The mission of the ICSC Office of Global Public Policy is to actively shape public policy and influence the Federal, State, local, provincial and European Union's legislative, regulatory and political processes for the benefit of our members.
This quick 30-second survey (from ICSC) has some important tax reform items in it that will affect our business. ICSC is gauging how to best tackle the issues in Congress. You don’t have to be an ICSC member to take the survey. This is a reminder regarding the brief Tax Reform Questionnaire that ICSC members received via email last week.
We thank all of those who responded to the survey. The information collected will help us shape our formal response to the Senate Finance Committee.
For those who have not yet responded, please note that the survey is now available online, and the ICSC Office of Global Public Policy greatly appreciates your time and attention to this important matter.
The survey will close on Friday, January 10, 2014.
The United States Congress has been discussing the potential for major tax reform for the last few years.
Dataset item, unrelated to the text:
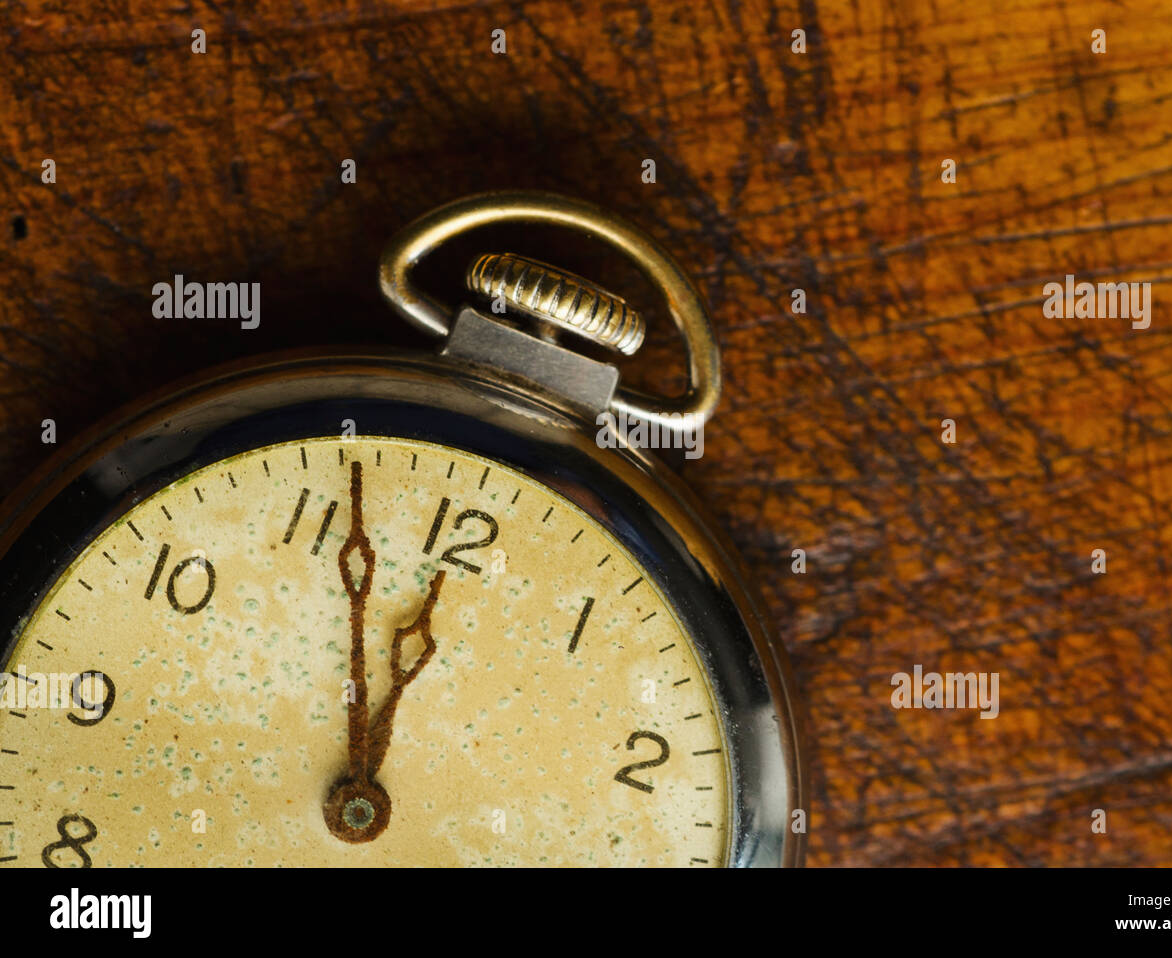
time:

The most recent developments include a discussion draft issued by the Senate Finance Committee related to capital recovery and accounting that we believe could negatively impact retail real estate. A formal response has been requested by the Senate Finance Committee by January 17, 2014 and the ICSC Office of Global Public Policy is looking for your input as we draft our response. Providing specific examples of how the proposal would impact you or your business would be greatly appreciated.
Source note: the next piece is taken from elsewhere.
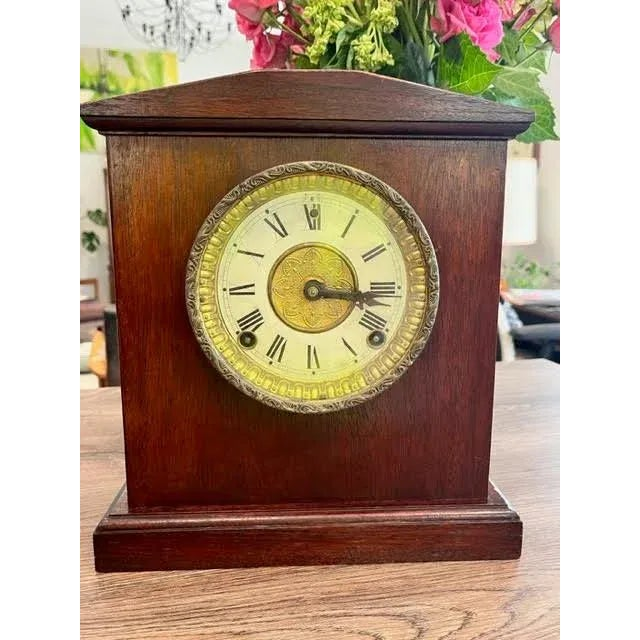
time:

It is important to note that this is only one part of the tax reform discussion. We expect additional proposals to be released on issues such as simplification, income tax rates, business interest deduction, partnerships and pass-thrus, and capital gains. Those future proposals will likely include changes to tax matters such as carried interest, which has been a top tax issue for ICSC for several years.
An overview of the proposal we are responding to:
- Extend the depreciable life of real estate to 43 years as opposed to the current lives of 39 years (office), 27.5 years (multi-family), and 15 years (qualified leasehold improvements). These longer tax lives are effective even for existing properties. For example, if a 27.5 residential property has been depreciated by 20 years, the remaining 7.5 years is depreciated over 23 years (43 year new life less 20 years of prior depreciation).
- Tax real property depreciation recapture as ordinary income (i.e., 39.6% top rate as opposed to current 25% top rate, in addition to the 3.8% healthcare tax for many individuals).
- Repeal the Section 1031 like-kind exchange rules (this would materially impede liquidity for REITs who otherwise distribute annual taxable earnings).
- Repeal the “completed contract method”, except for small construction contracts (this is used by homebuilders and had allowed a deferral of tax on profit until the construction contract was complete).
- Require businesses to deduct 50% of advertising expenses over 5 years.
- Repeal the Section 179D tax deduction for energy efficient buildings.
Thank you again for your assistance.